The Supreme Court on Friday rejected Virginia’s attempt to reinstate a congressional map, a move that would have potentially secured four additional seats for Democrats in the closely divided House of Representatives.
This decision marks the latest development in the ongoing, nationwide mid-decade redistricting competition.
The contentious process was initiated last year when President Donald Trump encouraged Republican-controlled states to redraw their electoral lines. It gained further momentum following a recent Supreme Court ruling that significantly weakened the Voting Rights Act, thereby creating more winnable seats for the Republican Party.
In recent days, the justices have sided with Republicans in Alabama and Louisiana, who are also seeking to redraw their congressional maps to establish more GOP-leaning districts in the wake of the court’s voting rights decision.

But the Virginia situation was different, stemming from a 4-3 ruling by the Virginia Supreme Court that struck down a constitutional amendment that voters narrowly passed just last month.
The state court found that the Democratic-controlled legislature improperly began the process of placing the amendment on the ballot after early voting had begun in Virginia’s general election last fall.
The Supreme Court typically doesn’t intervene in state court proceedings unless they present an issue of federal law. Virginia Democrats had hoped to persuade the justices that the Virginia court misread federal law and Supreme Court precedent that hold that, even if early voting is underway, an election does not happen until Election Day itself.
Virginia’s amendment had been intended as a response to Republican gains in Texas, Missouri, North Carolina and Ohio, and to blunt a new map in Florida that just became law.
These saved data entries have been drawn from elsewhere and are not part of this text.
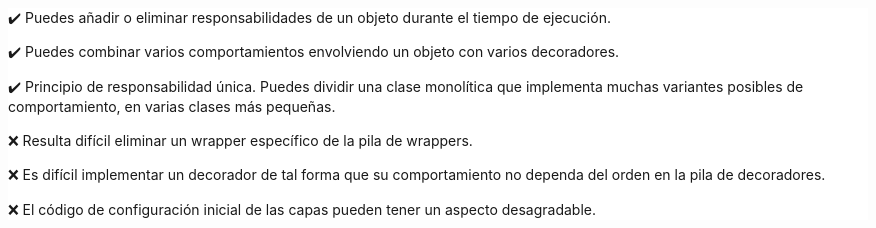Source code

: :heavy_check_mark: Puedes añadir o eliminar responsabilidades de un objeto durante el tiempo de ejecución.

:heavy_check_mark: Puedes combinar varios comportamientos envolviendo un objeto con varios decoradores.

:heavy_check_mark: Principio de responsabilidad única. Puedes dividir una clase monolítica que implementa muchas variantes posibles de comportamiento, en varias clases más pequeñas.

:x: Resulta difícil eliminar un wrapper específico de la pila de wrappers.

:x: Es difícil implementar un decorador de tal forma que su comportamiento no dependa del orden en la pila de decoradores.

:x: El código de configuración inicial de las capas pueden tener un aspecto desagradable.
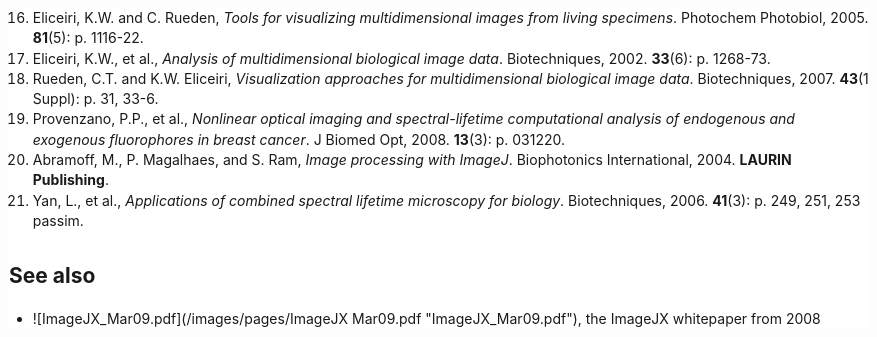 16. Eliceiri, K.W. and C. Rueden, *Tools for visualizing multidimensional images from living specimens*. Photochem Photobiol, 2005. **81**(5): p. 1116-22.
17. Eliceiri, K.W., et al., *Analysis of multidimensional biological image data*. Biotechniques, 2002. **33**(6): p. 1268-73.
18. Rueden, C.T. and K.W. Eliceiri, *Visualization approaches for multidimensional biological image data*. Biotechniques, 2007. **43**(1 Suppl): p. 31, 33-6.
19. Provenzano, P.P., et al., *Nonlinear optical imaging and spectral-lifetime computational analysis of endogenous and exogenous fluorophores in breast cancer*. J Biomed Opt, 2008. **13**(3): p. 031220.
20. Abramoff, M., P. Magalhaes, and S. Ram, *Image processing with ImageJ*. Biophotonics International, 2004. **LAURIN Publishing**.
21. Yan, L., et al., *Applications of combined spectral lifetime microscopy for biology*. Biotechniques, 2006. **41**(3): p. 249, 251, 253 passim.

## See also

  - ![ImageJX\_Mar09.pdf](/images/pages/ImageJX Mar09.pdf "ImageJX_Mar09.pdf"), the ImageJX whitepaper from 2008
Once the Virginia amendment passed, it briefly turned the nationwide redistricting scramble into a draw between the two parties.
That was unraveled by the Virginia Supreme Court’s decision.
It’s possible Democrats could use the high court’s rejection of their bid, while also blessing Republican efforts in Alabama and Louisiana, in election-year messaging about a partisan Supreme Court.
The state’s top Democrats disagreed about whether it was even too late for help from the Supreme Court. “Time grows short, but it is not yet too late,” lawyers for the Democratic leaders of the legislature as well as the state told the justices in a brief filed Friday.
A day earlier, the office of Democratic Gov. Abigail Spanberger already had confirmed that the state will hold this year’s elections under the current districts established in 2021. Last month, Virginia Commissioner of Elections Steve Koski said a court order was needed by this past Tuesday to set the district lines for primary elections on Aug. 4.